Öncelikle şunu belirteyim;
Anadolu Ajansı (AA) Muhabiri Musab Turan’ın, Bakanlara soru sorarken kullandığı söylemin gazetecilik kimliği ile bağdaşmadığı çok net.
Tabii Anadolu Ajansı’nda son dönemde gazetecilik yapılıyor muydu; O da ayrı bir tartışma konusu.
Sonuçta Turan’ın tavrı, kurum politikasına uyan bir davranış değil.
Tavrından dolayı AA ile ilişiğinin kesilmesini anlayabiliriz.
Ama sorulan bir soru ile ilgili, suç duyurusunda bulunulması, gri pasaportunun, basın kartının iptal edilmek istenmesi, Türkiye’nin ne duruma geldiğini bir kere daha gösteriyor bize.
10 yıldır Anadolu Ajansı’nda görev yapan muhabirin bir anda terör örgütü üyeliği, vatan hainliği konuşulmaya başlanıyor.
10 yıldır ne yapıyordu?
Ne yazık ki bu yaşananlar, ilk değil ülkemizde…
**
Diğer tarafta, huzur bulmak, ibadet etmek için camiye giden insanlara, nefret söylemleri ile vaaz veren İlçe Müftüsü’nü gördük geçen hafta.
Bu da ilk değil…
Camide Selanik göçmenlerinin yüzde 90’ının Müslüman olmadığını dile getirebiliyor. Bir Holding ve Spor Kulübü yöneticisi Ali Koç’u hedef gösteriyor.

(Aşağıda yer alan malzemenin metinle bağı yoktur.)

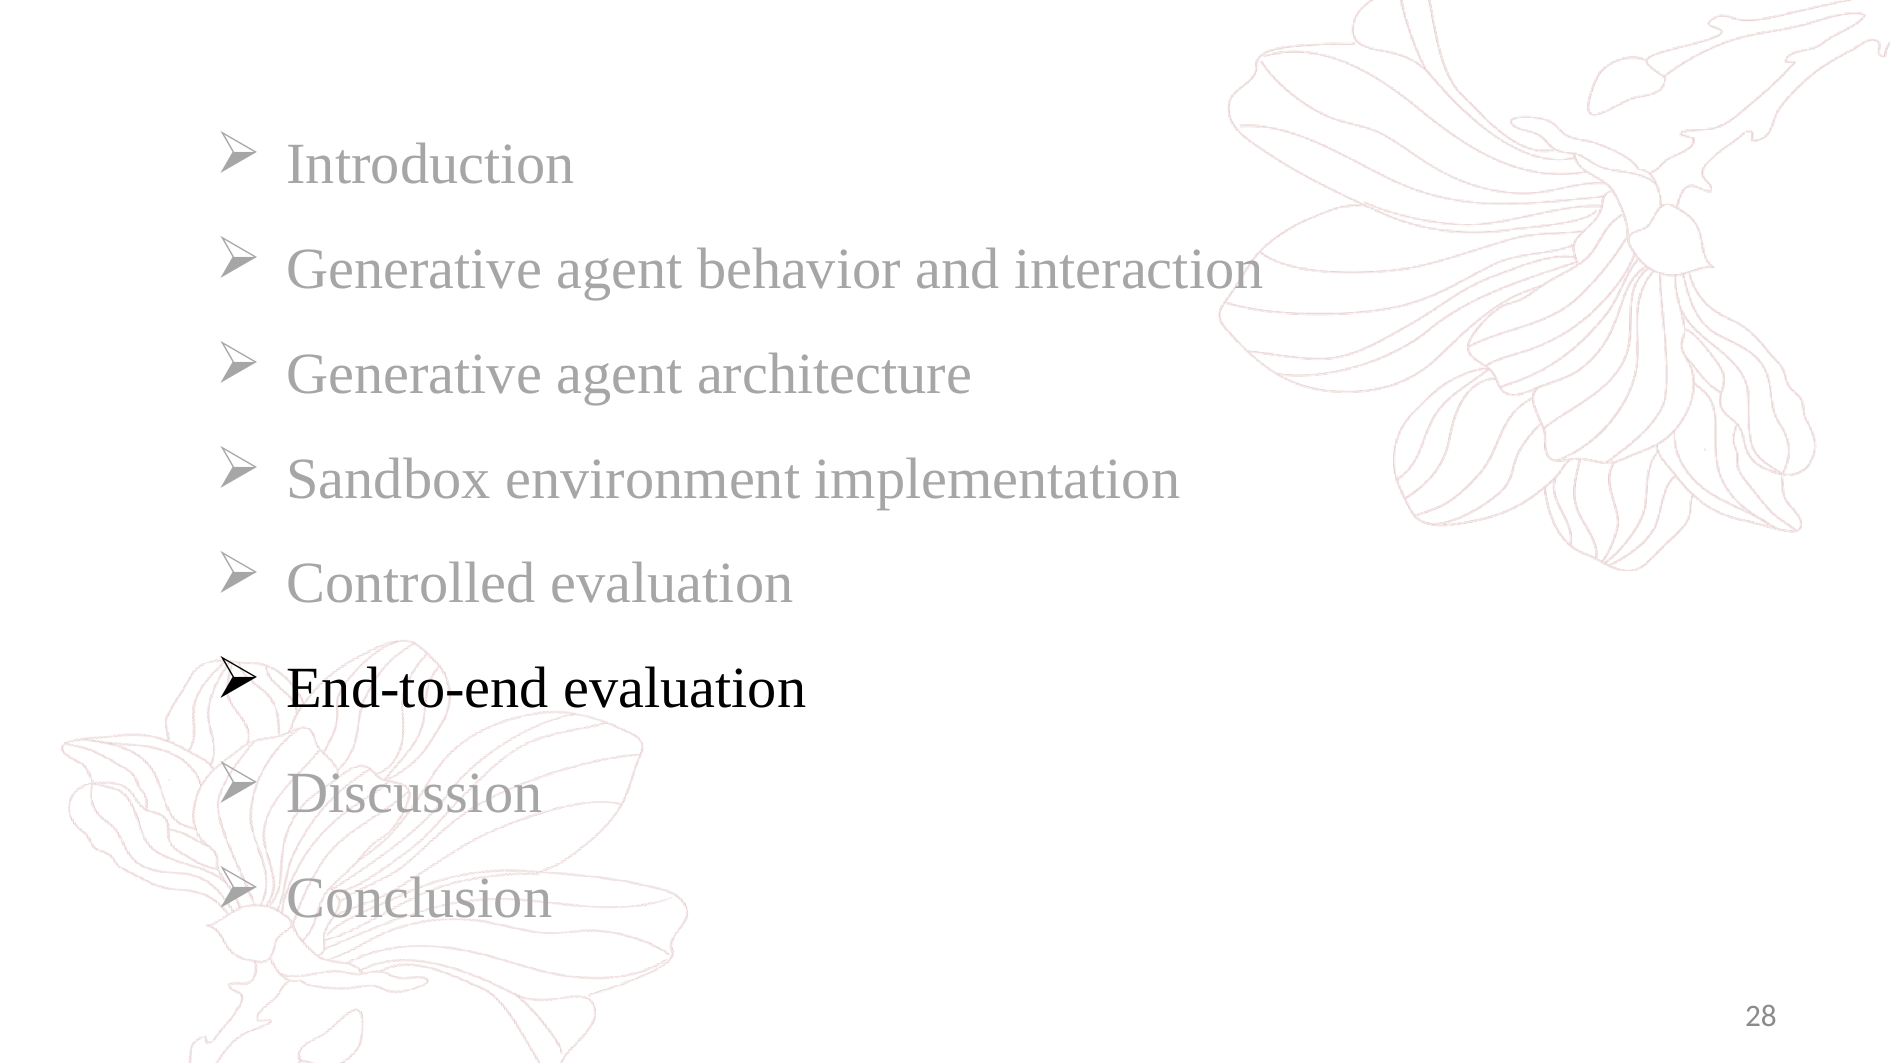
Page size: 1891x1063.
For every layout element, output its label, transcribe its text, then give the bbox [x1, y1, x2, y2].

Adı din adamı olarak geçen bu zat, “Kimin nasıl iman ettiği, cennetlik veya cehennemlik olup olmadığı sadece Allah’ın takdirindedir” hadislerini, yaptığının Allah’a şirk koşmak olduğunu bilmez mi?
Bir kişinin nefret söyleminde bulunarak toplumu ayrıştırması, bir kişi veya kitleyi hedef göstermesi suç değil mi?
Soru soran muhabir hakkında hemen suç duyurusunda bulunanlar, Allah’ın evinde nefret kusan din görevlisine kurum içinde göstermelik soruşturma ile yetiniyor.
Halbuki video kayıtları ortada. Neyi soruşturacaksın?
Muhabirde soruşturmaya gerek görmeyip kesin hüküm veren irade, nefret adamında neden sessizliğe bürünür?
Nerede adaletin terazisi?
**
Burada bir parantez de vatandaşa…
Camiye ayakkabı ile girilmesine hemen tepki gösteririz de, Allah’ın evinde nefret söylemlerinin dile getirilmesine neden sessiz kalırız?
Nefret, ayakkabılardan daha az mı kirletir, kutsal mekânlarımızı?
**
Sedat Peker’in 7. videosu çıkmış. Suç örgütü liderinin iddiaları dikkate alınmalı mı, alınmamalı mı tartışmalarını bir kenara bırakalım.
Benim ülkemin İçişleri Bakanı, suç örgütü liderinin bir milletvekiline ayda 10 bin dolar ödediğini açıkladı.
Suç örgütü liderinin iddialarını dikkate almadık.
İçişleri Bakanı’nın açıklamasını nereye koyacağız peki?
Bir milletvekili, neden birinden ayda 10 bin dolar alır; Sormayacak mıyız?
Bunu bilen, dile getiren İçişleri Bakanı, kendine bağlı emniyet güçleriyle soruşturmasını yapıp, neden yargıya teslim etmez; Sorgulamayacak mıyız?
**
Adında “Halk” olan CHP’nin halktan uzak kaldığı için iktidar olamadığı dile getirilir hep.
Nitekim CHP kurmaylarının, son dönemde bu tespit doğrultusunda adımlar attığını görüyoruz.
Sonuçlarını seçim döneminde göreceğiz.
Şimdi de Ak Parti’nin adında yer alan “Adalet” kavramının, ciddi ciddi sorgulandığı bir dönemdeyiz.
Bakalım Ak Parti kurmayları, bu olumsuzlukları düzeltmeye yönelik adımları atacaklar mı?
Yoksa kafalar, iktidardan düştükten sonra mı dank edecek?